Written by Fri 14 Oct 2022

Beekeeper working on Beehive

Stack Infrastructure has a new addition at its data centre in Milan. The company announced that it has adopted three complete hives on honeybees, which support a total population of 200,000 bees.

A LinkedIn post describing the development noted, “Honeybees are responsible for 80% of the world’s pollination, but their population is threatened and drastically declining. Protecting this endangered species is essential for biodiversity and environmental conservation and is just one of the ways STACK is dedicated to a sustainable present and future.”

Data centre industry group Host in Ireland recently expanded its ‘DCs for Bees’ initiative to include advice on how to build a pollinator pathway on data centre campuses to support bee populations worldwide. The DCs for Bees Pollinator Plan includes 42 suggestions for actions that can be taken to ensure the survival of bees, by businesses of all sizes and types. It is a shared plan of action that includes Host in Ireland, 40 data centre industry partners and members of the larger tech industry.

The suggestions in the Pollinator Plan include limiting the removal of existing greenery and hedges, mowing less frequently, and identifying new opportunities for pollinator-friendly planting in underutillised areas such as rooftops or window boxes.

The goal is to create awareness and drive real action “that can help to reduce, stall or ever reverse the extinction of our bees.”
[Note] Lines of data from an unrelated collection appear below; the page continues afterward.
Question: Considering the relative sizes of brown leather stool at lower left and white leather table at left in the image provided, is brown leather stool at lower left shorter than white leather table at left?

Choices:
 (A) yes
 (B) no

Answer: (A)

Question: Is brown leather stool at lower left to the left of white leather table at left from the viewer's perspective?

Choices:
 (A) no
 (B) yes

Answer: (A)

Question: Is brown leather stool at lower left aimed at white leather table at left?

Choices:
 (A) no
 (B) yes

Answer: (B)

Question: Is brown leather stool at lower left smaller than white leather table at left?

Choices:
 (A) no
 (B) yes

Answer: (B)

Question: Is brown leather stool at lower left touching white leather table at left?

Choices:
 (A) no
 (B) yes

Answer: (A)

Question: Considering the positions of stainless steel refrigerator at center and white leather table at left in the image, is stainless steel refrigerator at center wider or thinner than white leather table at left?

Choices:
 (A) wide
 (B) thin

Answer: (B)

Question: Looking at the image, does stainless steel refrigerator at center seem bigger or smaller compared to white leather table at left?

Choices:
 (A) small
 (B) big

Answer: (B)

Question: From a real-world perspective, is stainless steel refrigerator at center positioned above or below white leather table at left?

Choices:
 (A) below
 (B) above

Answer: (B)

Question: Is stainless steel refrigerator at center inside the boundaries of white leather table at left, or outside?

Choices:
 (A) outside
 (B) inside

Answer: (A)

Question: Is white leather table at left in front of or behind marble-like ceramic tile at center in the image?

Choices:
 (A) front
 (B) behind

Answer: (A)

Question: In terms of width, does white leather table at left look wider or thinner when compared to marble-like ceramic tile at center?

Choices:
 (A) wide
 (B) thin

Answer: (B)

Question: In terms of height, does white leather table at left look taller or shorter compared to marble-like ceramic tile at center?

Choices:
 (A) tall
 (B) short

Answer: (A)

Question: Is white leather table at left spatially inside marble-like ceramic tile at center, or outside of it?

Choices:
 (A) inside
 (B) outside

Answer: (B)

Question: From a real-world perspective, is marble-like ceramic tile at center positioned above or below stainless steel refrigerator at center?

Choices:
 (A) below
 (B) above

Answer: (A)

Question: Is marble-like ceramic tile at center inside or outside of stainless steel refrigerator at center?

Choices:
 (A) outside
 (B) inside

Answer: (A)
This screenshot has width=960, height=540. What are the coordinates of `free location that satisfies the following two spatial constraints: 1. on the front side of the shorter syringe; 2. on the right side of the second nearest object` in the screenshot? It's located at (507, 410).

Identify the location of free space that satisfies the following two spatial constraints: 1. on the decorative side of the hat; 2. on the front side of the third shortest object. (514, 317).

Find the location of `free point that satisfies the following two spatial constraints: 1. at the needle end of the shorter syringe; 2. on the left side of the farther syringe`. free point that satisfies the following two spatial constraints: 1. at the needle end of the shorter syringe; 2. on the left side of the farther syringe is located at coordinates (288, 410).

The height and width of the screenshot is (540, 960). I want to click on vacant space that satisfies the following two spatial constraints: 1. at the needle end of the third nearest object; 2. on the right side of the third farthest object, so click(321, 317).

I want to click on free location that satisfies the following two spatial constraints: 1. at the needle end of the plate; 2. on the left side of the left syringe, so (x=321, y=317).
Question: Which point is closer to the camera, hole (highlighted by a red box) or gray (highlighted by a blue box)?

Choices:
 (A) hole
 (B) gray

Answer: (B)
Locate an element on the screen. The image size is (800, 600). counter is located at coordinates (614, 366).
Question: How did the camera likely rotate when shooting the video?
Read more: Data centre providers pledge to plant 1000 trees to support the bees

A recent study from the University of Georgia found that mixed-land use – such as a development interspersed with forest patches – actually improves bee diversity. This makes a data centre campus an ideal spot to support pollinator biodiversity.

Stack Infrastructure’s Milan data centre isn’t the only facility to put resources toward bees and pollinator support. The NTT data centre in Vienna hosts four large hives, while a large campus in Loudoun County, Virginia incorporated outdoor pollinator pathway activities to support the local bee population.